On the day he would learn of his collegiate future, he wore a Harvard-colored crimson sweatshirt for luck. While he passed the time with his sister and mother, Santillan-Guzman prepared for rejection. Even though he’d been accepted by 11 of the 13 universities he applied to, including Northeastern University in Boston and the University of Southern California in Los Angeles, Harvard was the end game.

Santillan-Guzman’s father was driving home when the email came. The family tried to wait, but the suspense was too much. They called to tell his father the news.

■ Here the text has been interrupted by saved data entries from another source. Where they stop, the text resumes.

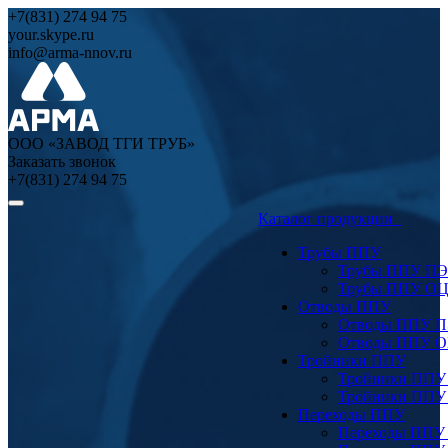
+7(831) 274 94 75
your.skype.ru
info@arma-nnov.ru
ООО «ЗАВОД ТГИ ТРУБ»
Заказать звонок
+7(831) 274 94 75
Каталог продукции
Трубы ППУ
Трубы ППУ ПЭ
Трубы ППУ О
Отводы ППУ
Отводы ППУ 
Отводы ППУ 
Тройники ППУ
Тройники ППУ
Тройники ППУ
Переходы ППУ
Переходы ППУ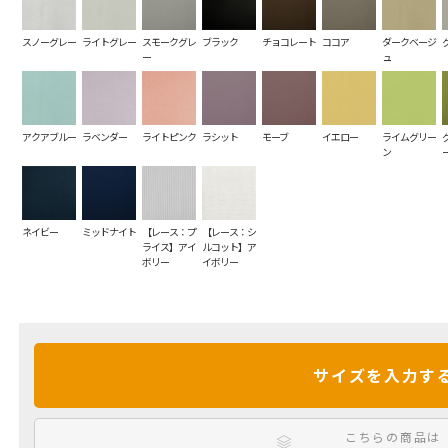
スノーグレー
ライトグレー
スモークグレ
ブラック
チョコレート
ココア
ダークベージ
ー
ュ
アクアブルー
ラベンダー
ライトピンク
ラシット
モーブ
イエロー
ライムグリー
ン
ネイビー
ミッドナイト
【レース：プ
【レース：シ
ライス】アイ
ルコット】ア
ボリー
イボリー
サイズを入力す
こちらの商品は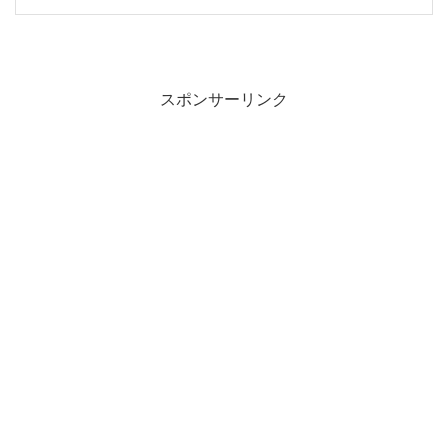
スポンサーリンク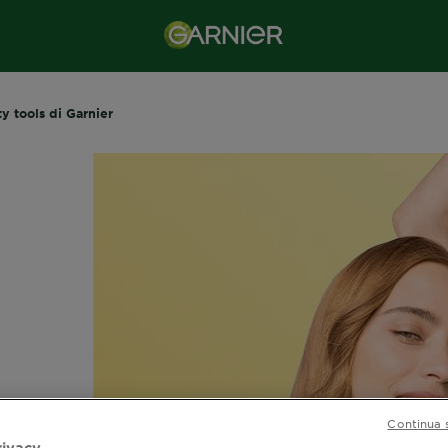
ty tools di Garnier
i
Continua 
rivacy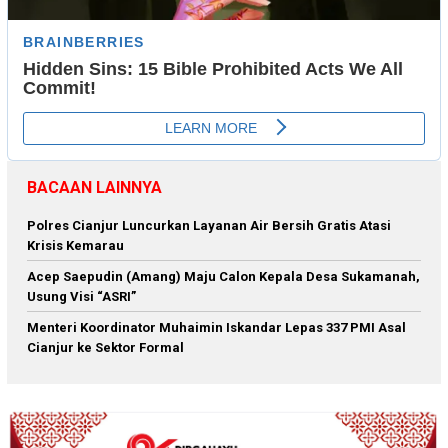
BACAAN LAINNYA
Polres Cianjur Luncurkan Layanan Air Bersih Gratis Atasi
Krisis Kemarau
Acep Saepudin (Amang) Maju Calon Kepala Desa Sukamanah,
Usung Visi “ASRI”
Menteri Koordinator Muhaimin Iskandar Lepas 337 PMI Asal
Cianjur ke Sektor Formal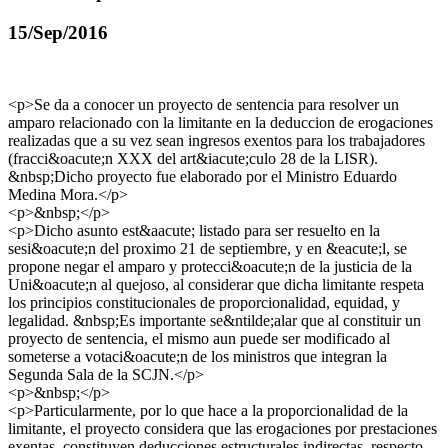
15/Sep/2016
<p>Se da a conocer un proyecto de sentencia para resolver un
amparo relacionado con la limitante en la deduccion de erogaciones
realizadas que a su vez sean ingresos exentos para los trabajadores
(fracci&oacute;n XXX del art&iacute;culo 28 de la LISR).
&nbsp;Dicho proyecto fue elaborado por el Ministro Eduardo
Medina Mora.</p>
<p>&nbsp;</p>
<p>Dicho asunto est&aacute; listado para ser resuelto en la
sesi&oacute;n del proximo 21 de septiembre, y en &eacute;l, se
propone negar el amparo y protecci&oacute;n de la justicia de la
Uni&oacute;n al quejoso, al considerar que dicha limitante respeta
los principios constitucionales de proporcionalidad, equidad, y
legalidad. &nbsp;Es importante se&ntilde;alar que al constituir un
proyecto de sentencia, el mismo aun puede ser modificado al
someterse a votaci&oacute;n de los ministros que integran la
Segunda Sala de la SCJN.</p>
<p>&nbsp;</p>
<p>Particularmente, por lo que hace a la proporcionalidad de la
limitante, el proyecto considera que las erogaciones por prestaciones
exentas, constituyen deducciones estructurales indirectas, respecto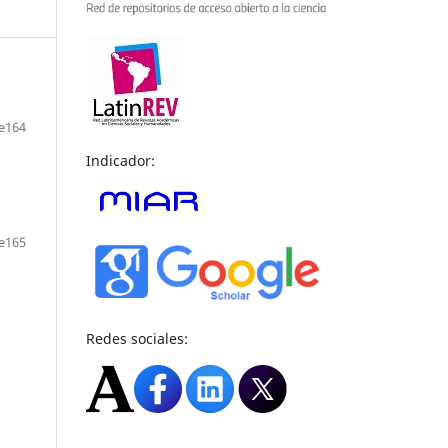
e164
Indicador:
e165
Redes sociales: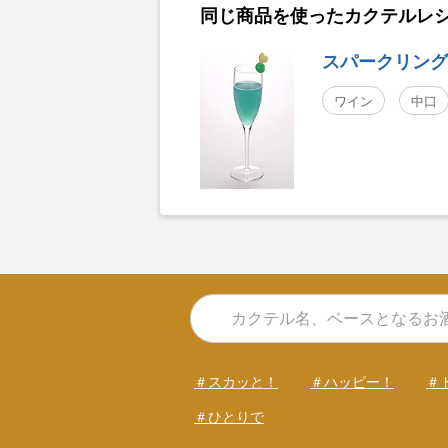
同じ商品を使ったカクテルレ
スパークリング
ワイン
中口
＃スカッと！
＃ハッピー！
＃
＃ひとりで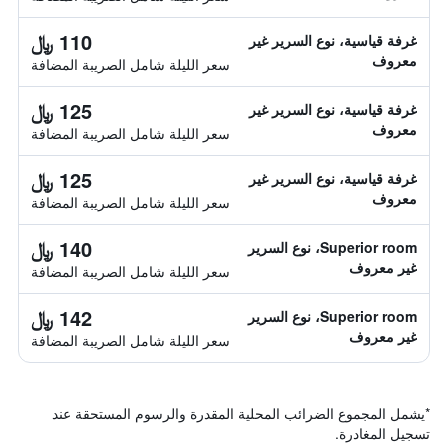
110 ﷼
غرفة قياسية، نوع السرير غير
معروف
سعر الليلة شامل الصريبة المضافة
125 ﷼
غرفة قياسية، نوع السرير غير
معروف
سعر الليلة شامل الصريبة المضافة
125 ﷼
غرفة قياسية، نوع السرير غير
معروف
سعر الليلة شامل الصريبة المضافة
140 ﷼
Superior room، نوع السرير
غير معروف
سعر الليلة شامل الصريبة المضافة
142 ﷼
Superior room، نوع السرير
غير معروف
سعر الليلة شامل الصريبة المضافة
*
يشمل المجموع الضرائب المحلية المقدرة والرسوم المستحقة عند
تسجيل المغادرة.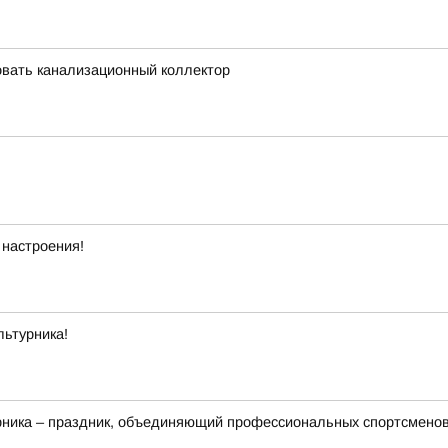
вать канализационный коллектор
 настроения!
льтурника!
рника – праздник, объединяющий профессиональных спортсменов,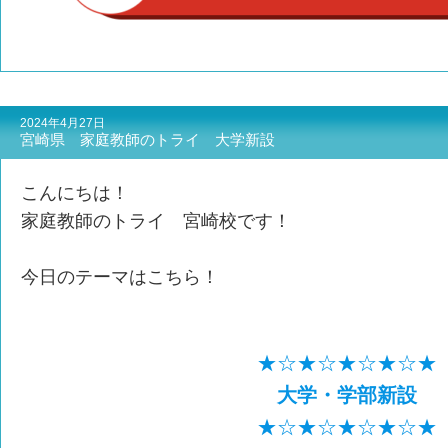
2024年4月27日
宮崎県 家庭教師のトライ 大学新設
こんにちは！
家庭教師のトライ 宮崎校です！
今日のテーマはこちら！
★☆★☆★☆★☆★
大学・学部新設
★☆★☆★☆★☆★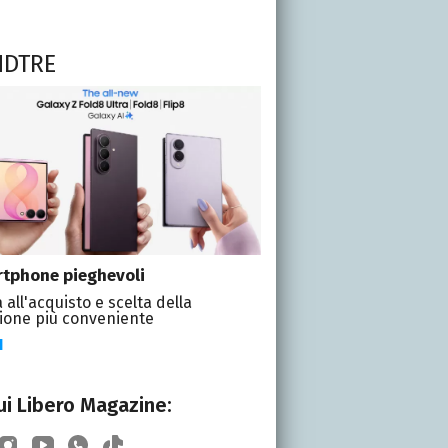
NDTRE
tphone pieghevoli
 all'acquisto e scelta della
ione più conveniente
I
i Libero Magazine: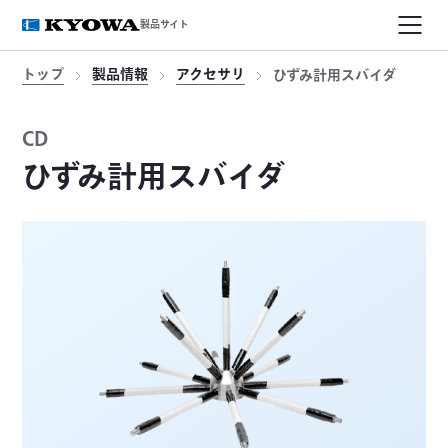
製品サイト
トップ
製品情報
アクセサリ
ひずみ計用スバイダ
CD
ひずみ計用スバイダ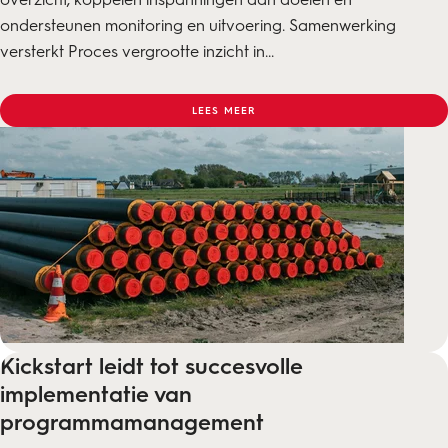
ondersteunen monitoring en uitvoering. Samenwerking
versterkt Proces vergrootte inzicht in...
LEES MEER
Kickstart leidt tot succesvolle
implementatie van
programmamanagement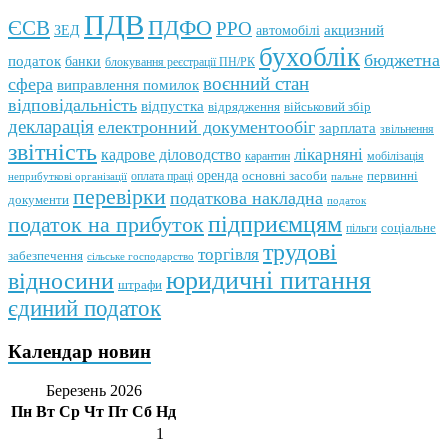
ПДВ
ПДФО
ЄСВ
РРО
автомобілі
акцизний
ЗЕД
бухоблік
бюджетна
податок
банки
блокування реєстрації ПН/РК
воєнний стан
сфера
виправлення помилок
відповідальність
відпустка
відрядження
військовий збір
декларація
електронний документообіг
зарплата
звільнення
звітність
кадрове діловодство
лікарняні
мобілізація
карантин
оренда
первинні
оплата праці
основні засоби
неприбуткові організації
пальне
перевірки
податкова накладна
документи
податок
підприємцям
податок на прибуток
пільги
соціальне
трудові
торгівля
забезпечення
сільське господарство
юридичні питання
відносини
штрафи
єдиний податок
Календар новин
Березень 2026
Пн
Вт
Ср
Чт
Пт
Сб
Нд
1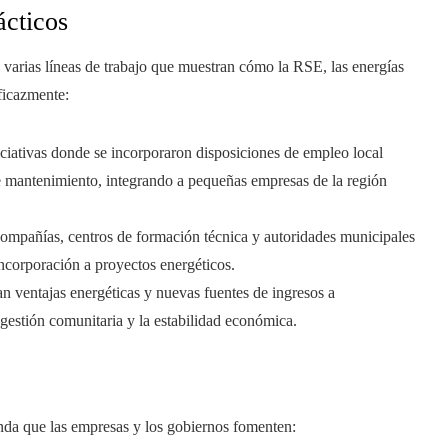
ácticos
en varias líneas de trabajo que muestran cómo la RSE, las energías
ficazmente:
ciativas donde se incorporaron disposiciones de empleo local
de mantenimiento, integrando a pequeñas empresas de la región
ompañías, centros de formación técnica y autoridades municipales
incorporación a proyectos energéticos.
n ventajas energéticas y nuevas fuentes de ingresos a
 gestión comunitaria y la estabilidad económica.
enda que las empresas y los gobiernos fomenten: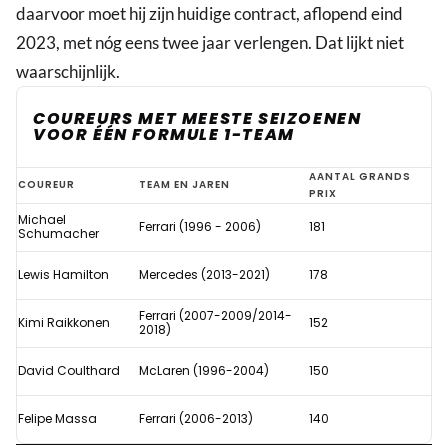
daarvoor moet hij zijn huidige contract, aflopend eind
2023, met nóg eens twee jaar verlengen. Dat lijkt niet
waarschijnlijk.
COUREURS MET MEESTE SEIZOENEN
VOOR ÉÉN FORMULE 1-TEAM
Verstappen
AANTAL GRANDS
COUREUR
TEAM EN JAREN
PRIX
rijdt
Michael
Ferrari (1996 - 2006)
181
met
Schumacher
nieuw
Lewis Hamilton
Mercedes (2013-2021)
178
Red
Ferrari (2007-2009/2014-
Bull-
Kimi Raikkonen
152
2018)
contract
David Coulthard
McLaren (1996-2004)
150
oud
record
Felipe Massa
Ferrari (2006-2013)
140
Schumacher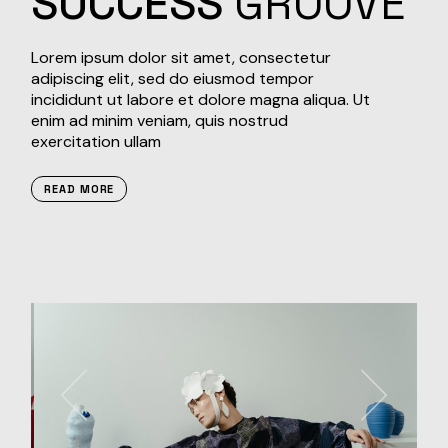
SUCCESS
GROOVE
Lorem ipsum dolor sit amet, consectetur
adipiscing elit, sed do eiusmod tempor
incididunt ut labore et dolore magna aliqua. Ut
enim ad minim veniam, quis nostrud
exercitation ullam
READ MORE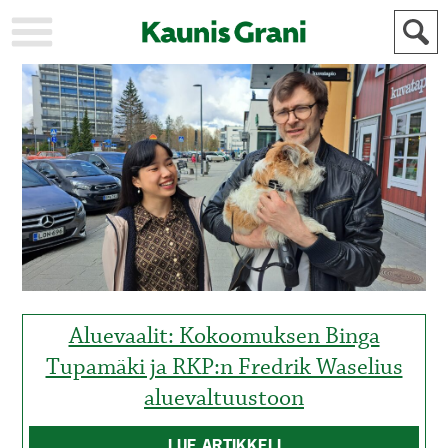
KAUPUNKI
STADEN
AJANKOHTAISTA
AKTUELLT
URHEILU
IDROTT
KULTTUURI
KULTUR
HISTORIA
HISTORIA
YLEINEN
ALLMÄN
FÖR
MAINOSTAJILLE
ANNONSÖRER
Aluevaalit: Kokoomuksen Binga
Tupamäki ja RKP:n Fredrik Waselius
aluevaltuustoon
LUE ARTIKKELI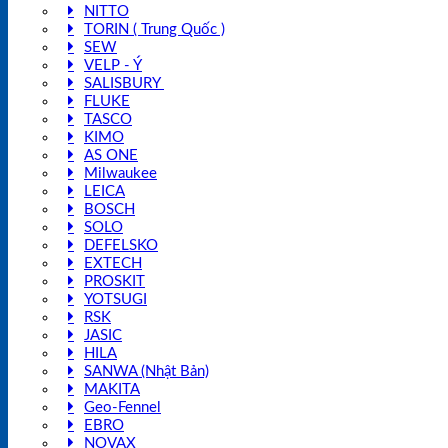
NITTO
TORIN ( Trung Quốc )
SEW
VELP - Ý
SALISBURY
FLUKE
TASCO
KIMO
AS ONE
Milwaukee
LEICA
BOSCH
SOLO
DEFELSKO
EXTECH
PROSKIT
YOTSUGI
RSK
JASIC
HILA
SANWA (Nhật Bản)
MAKITA
Geo-Fennel
EBRO
NOVAX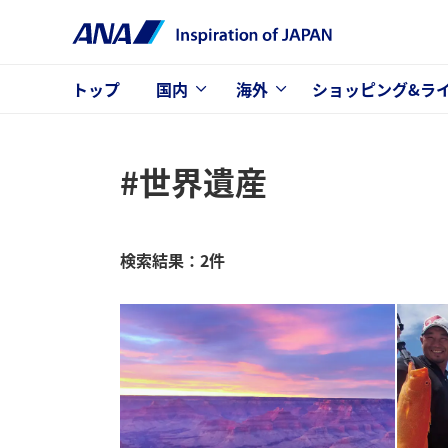
トップ
国内
海外
ショッピング&ラ
#世界遺産
検索結果：2件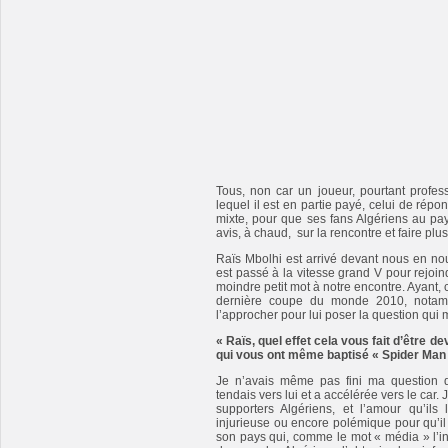
Tous, non car un joueur, pourtant profes
lequel il est en partie payé, celui de rép
mixte, pour que ses fans Algériens au pay
avis, à chaud, sur la rencontre et faire pl
Raïs Mbolhi est arrivé devant nous en nous 
est passé à la vitesse grand V pour rejoind
moindre petit mot à notre encontre. Ayant,
dernière coupe du monde 2010, notamm
l’approcher pour lui poser la question qui
« Raïs, quel effet cela vous fait d’être 
qui vous ont même baptisé « Spider Man
Je n’avais même pas fini ma question 
tendais vers lui et a accélérée vers le car
supporters Algériens, et l’amour qu’ils 
injurieuse ou encore polémique pour qu’il 
son pays qui, comme le mot « média » l’ind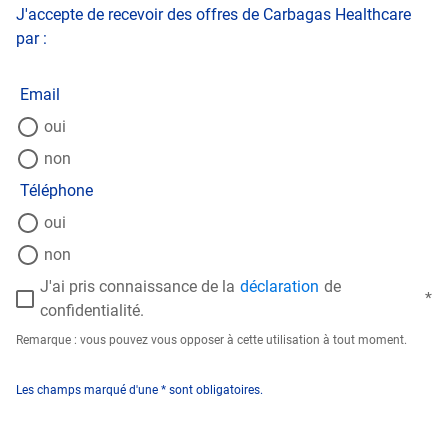
J'accepte de recevoir des offres de Carbagas Healthcare
par :
Email
oui
non
Téléphone
oui
non
J'ai pris connaissance de la
déclaration
de
confidentialité.
Remarque : vous pouvez vous opposer à cette utilisation à tout moment.
Les champs marqué d'une * sont obligatoires.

“My dad cried on the way home,” Santillan-Guzman said. “I’d never seen him cry. My family has been super supportive. They took me to my volunteer activities and made sure school came first. That’s a big advantage I had.”

Even though, he credits Noonan and Andrea Flores, Juntos coordinator in Wasco and Hood River counties, as mentors, Santillan-Guzman said the biggest influence on his life has been his classmate Gheraldy Bobadilla, whom he met through soccer.

“In middle school I was shy and that carried on into my freshman year,” Santillan-Guzman said. “When I met Gheraldy, he pushed me, took me out of my shell. I joined the Juntos Club when he invited me. That’s where I got the ball rolling to the person I am today.”

In addition to the time and energy it takes to earn a 4.0, Santillan-Guzman has a part-time job that takes up 25 to 30 hours of his week. Still, he sat on the high school’s leadership board for National Honors Society and was president of Key Club. He played soccer and tennis but had to give those up during his booked-up senior year.

“Yahir is a true leader and admirable,” said Flores. “I can’t wait to see what the future holds for him.”

For his valedictorian speech, Santillan-Guzman spoke in Spanish, encouraging other Latinos to push hard for success.

“I emphasized the fact that a lot of people see graduation as an end, but this is only the beginning of big things,” he said. “I grew up with these kids. We’re going to succeed because as Hispanics we’re not given anything in this country. Anything we have, we’ve worked hard for.”